Aufgaben zur Übung:
• A. Beantworte drei Fragen zum Textauszug über die Aktionswochen „Stop Racism!“:
(i) Bis zu welchem Datum laufen die Aktionswochen?
(ii) Wie viele verschiedene Personen stellt die Kampagne dar?
(iii) Welche Gesetze werden als Beispiele für Diskriminierung genannt?
• B. Nenne alle Veranstaltungsformen, mit denen die Organisationen laut Textauszug für das Problemfeld sensibilisieren.
• C. Zitiere aus dem Textauszug die Stelle zwischen „Kampagne zu strukturellem“ und „auf der Pressekonferenz.“, beide einschließlich.

Textauszug:
+++

Am 21. März, dem Internationalen Tag gegen rassistische Diskriminierung, sind in Südtirol die Aktionswochen „Stop Racism!“ gestartet. Sie finden zum vierten Mal statt, werden von der OEW-Organisation für Eine Solidarische Welt initiiert und laufen bis zum 3. April. Rund 20 Organisationen, Gruppen und Vereine sensibilisieren mittels Theateraufführungen, Ausstellungen, Lesungen, Gesprächsrunden, Kinoabende und Vorträge für das Problemfeld. Die genauen Termine sind auf www.stopracism.it zu finden.

Die Aktionswochen „Stop Racism!“ werden von einer Öffentlichkeitskampagne begleitet, die die OEW, Comiczeichnerin und Autorin Takoua Ben Mohamed und Kommunikationswissenschaftlerin Samia Kaffouf gemeinsam erarbeiteten. „In der Kampagne stellen wir fünf verschiedene Personen dar, die mit rassistischen Dynamiken im System konfrontiert werden,“ erklärt Samia Kaffouf bei der Pressekonferenz der OEW. Beispielsweise zeigt ein Plakat die schwierige Suche einer Wohnung, ein anderes rassistische Diskriminierung in der Schule. Wer nicht von rassistischer Diskriminierung betroffen ist, kennt diese Probleme oft nicht: „Es ist ein Privileg nicht zu wissen, dass es solche Dinge gibt“, so Kaffouf.

 

„Es ist ein Privileg nicht zu wissen, dass es solche Dinge gibt.“ - Samia Kaffouf

 

Kampagne zu strukturellem Rassismus

 

Die Kampagne richtet sich an alle und will Betroffenen Mut geben: „Von Rassismus betroffene Personen haben auch ihre Würde, wir wollen an sie eine Botschaft des Empowerments schicken“, erklärt Kaffouf. „Es wird immer wichtiger, über diese Dinge zu sprechen. Denn gerade Menschen der zweiten und dritten Generation fühlen sich diesem Land zugehörig, werden aber zurückgewiesen“, sagt Takoua Ben Mohamed auf der Pressekonferenz.

Mit ihrem „drama-komischen“ Zeichenstil spricht die Comiczeichnerin junge Menschen an und bringt ein wenig Leichtigkeit in das schwierige Thema. Mohamed betont, wie wichtig es ist, Rassismen aufzudecken und Dinge klar zu benennen. Deshalb lautet auch der Titel der Kampagne „Rassismus, den du nicht siehst – Bist du Teil eines rassistischen Systems?“

 

 

Diskriminierung durch Gesetze

 

Auf die Frage, was das schwerwiegendste Problem in Bezug auf Rassismus in Italien ist, antwortet Mohamend: „Die grundlegenden Prinzipien der italienischen Verfassung schützen die Rechte von Minderheiten. Allerdings widerspricht eine Reihe von Gesetzen diesen Prinzipien und diskriminiert Menschen aufgrund des sozialen Status, der Ethnie und der Religion. Damit ist das System diskriminierend und auch die Gesellschaft, die Teil dieses Systems ist.“ Als Beispiele nennt sie die Gesetze zur Staatsbürgerschaft und Einwanderung.

+++

Angezeigte Daten:
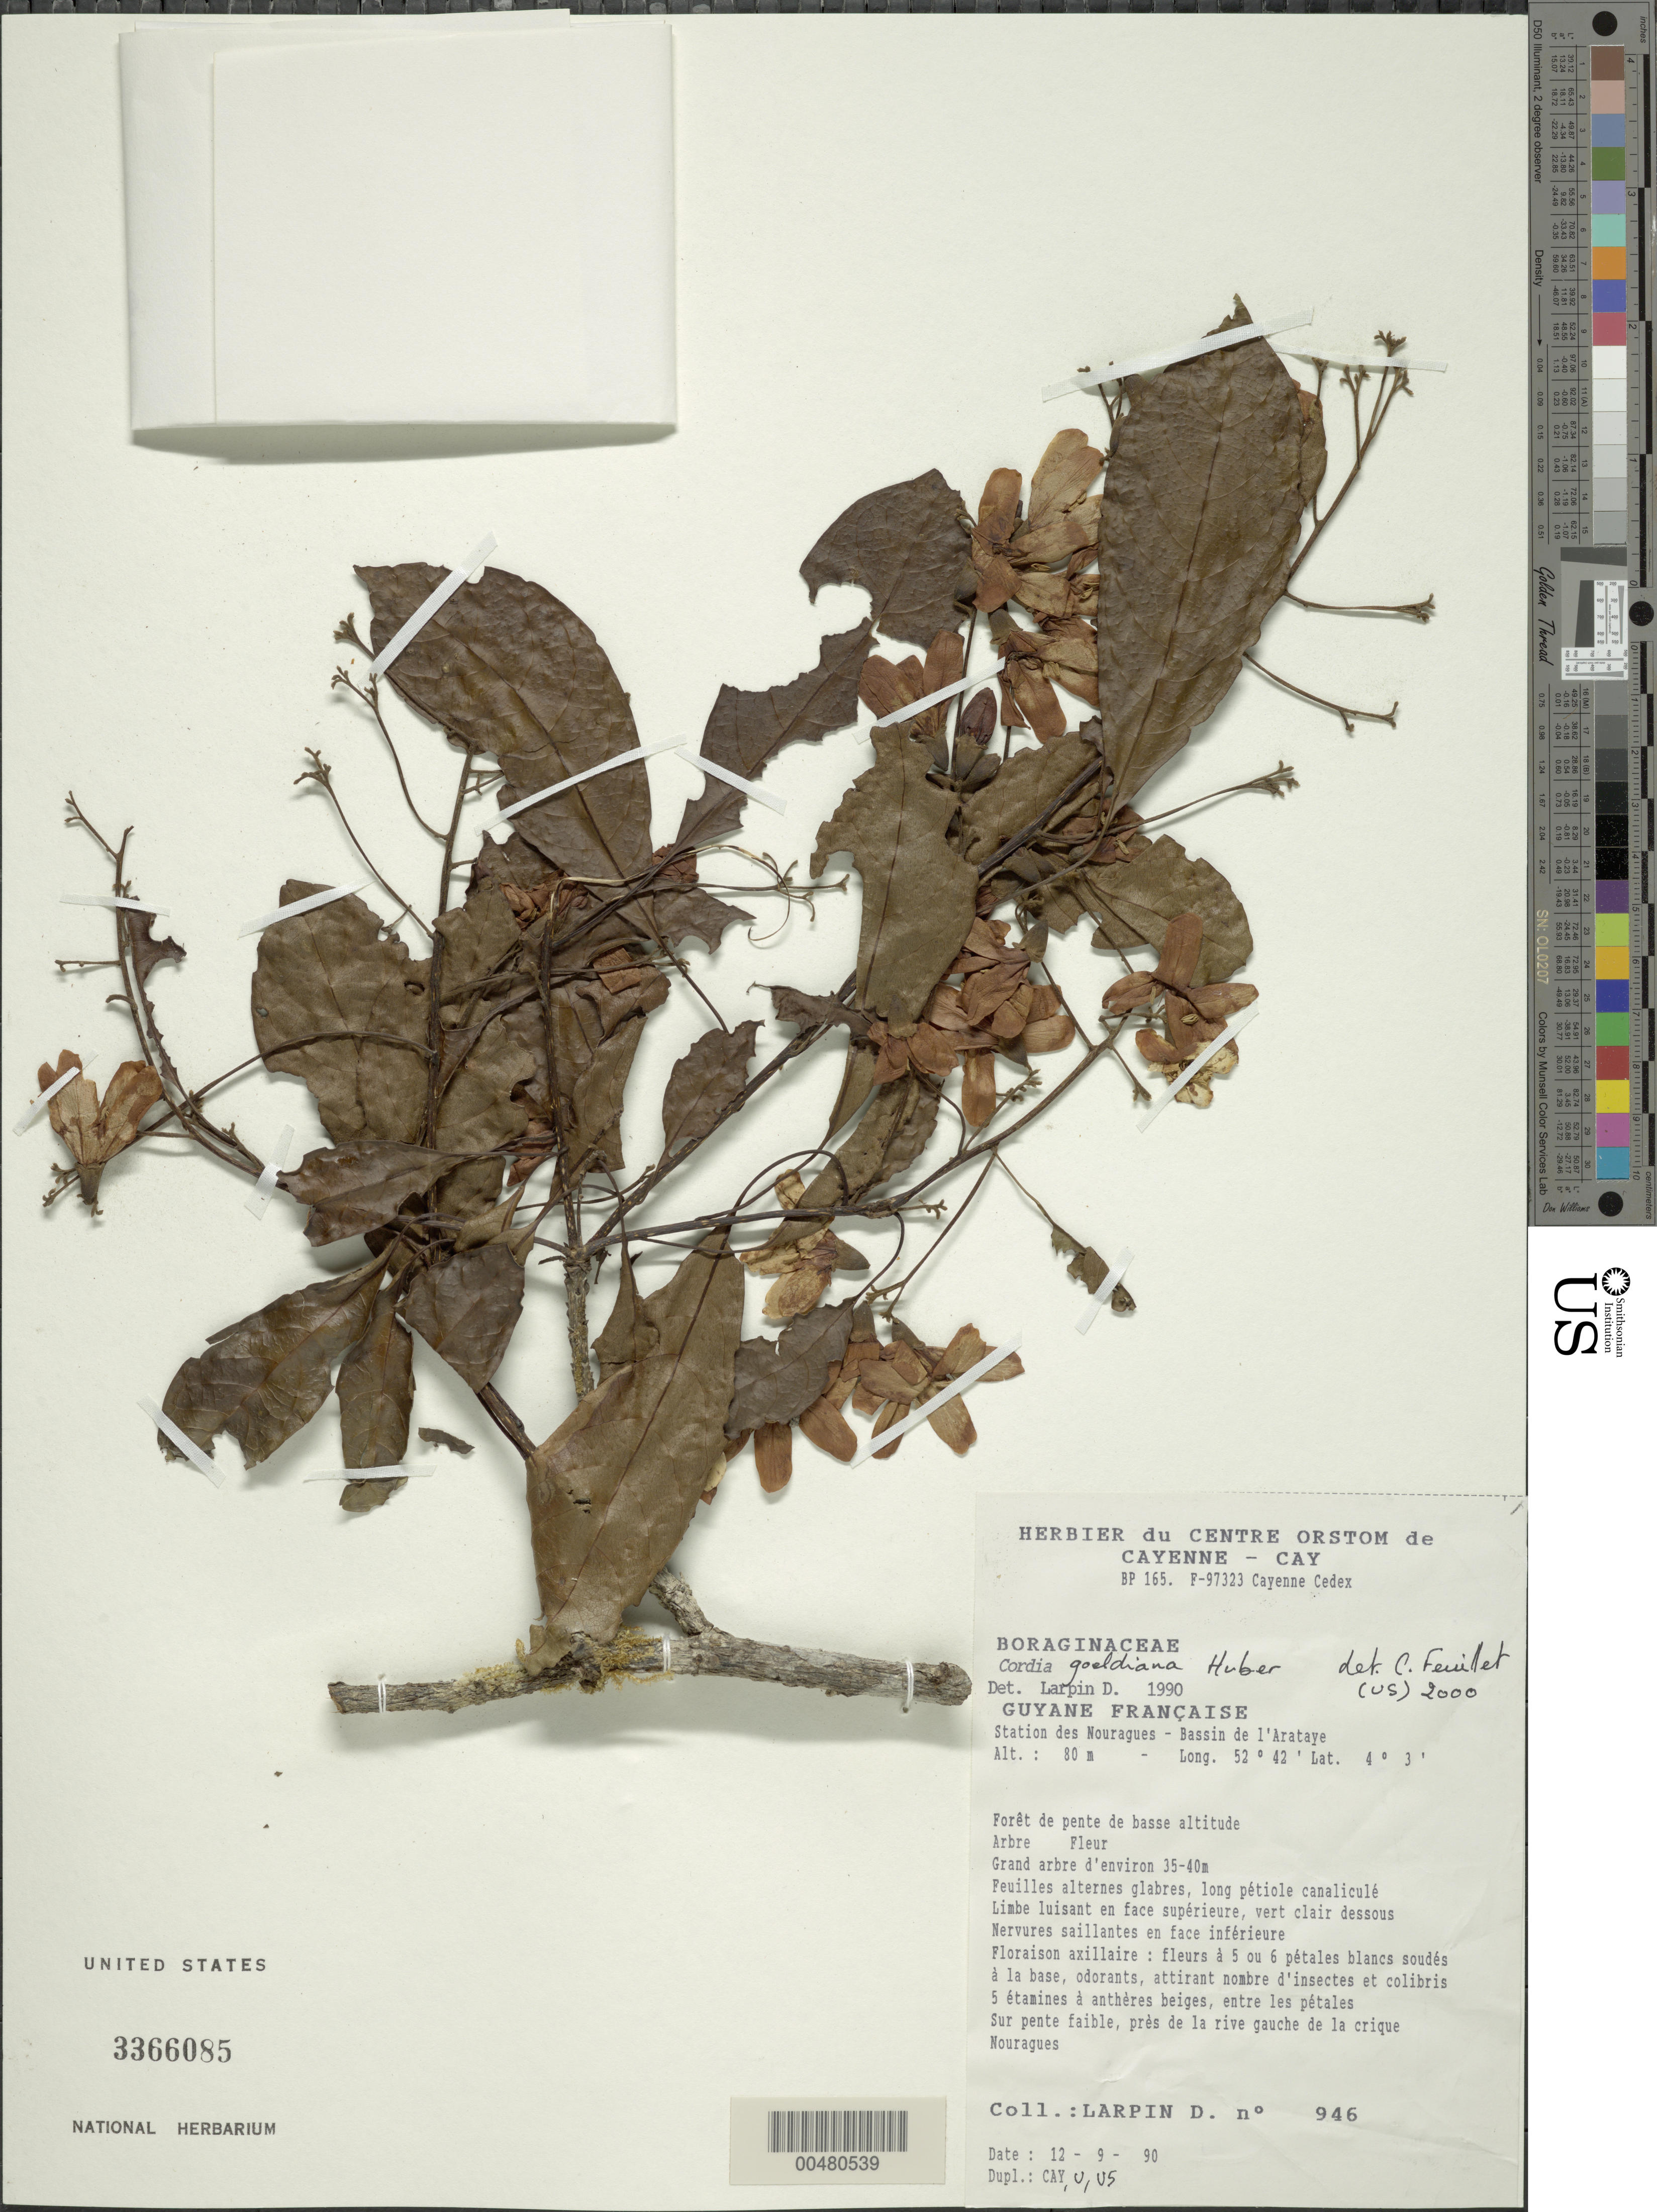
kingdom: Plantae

+++

Lösungen:
• A.
(i) Bis zum 3. April.
(ii) Fünf.
(iii) Die Gesetze zur Staatsbürgerschaft und Einwanderung.

• B. Theateraufführungen, Ausstellungen, Lesungen, Gesprächsrunden, Kinoabende, Vorträge

• C.
Kampagne zu strukturellem Rassismus

 

Die Kampagne richtet sich an alle und will Betroffenen Mut geben: „Von Rassismus betroffene Personen haben auch ihre Würde, wir wollen an sie eine Botschaft des Empowerments schicken“, erklärt Kaffouf. „Es wird immer wichtiger, über diese Dinge zu sprechen. Denn gerade Menschen der zweiten und dritten Generation fühlen sich diesem Land zugehörig, werden aber zurückgewiesen“, sagt Takoua Ben Mohamed auf der Pressekonferenz.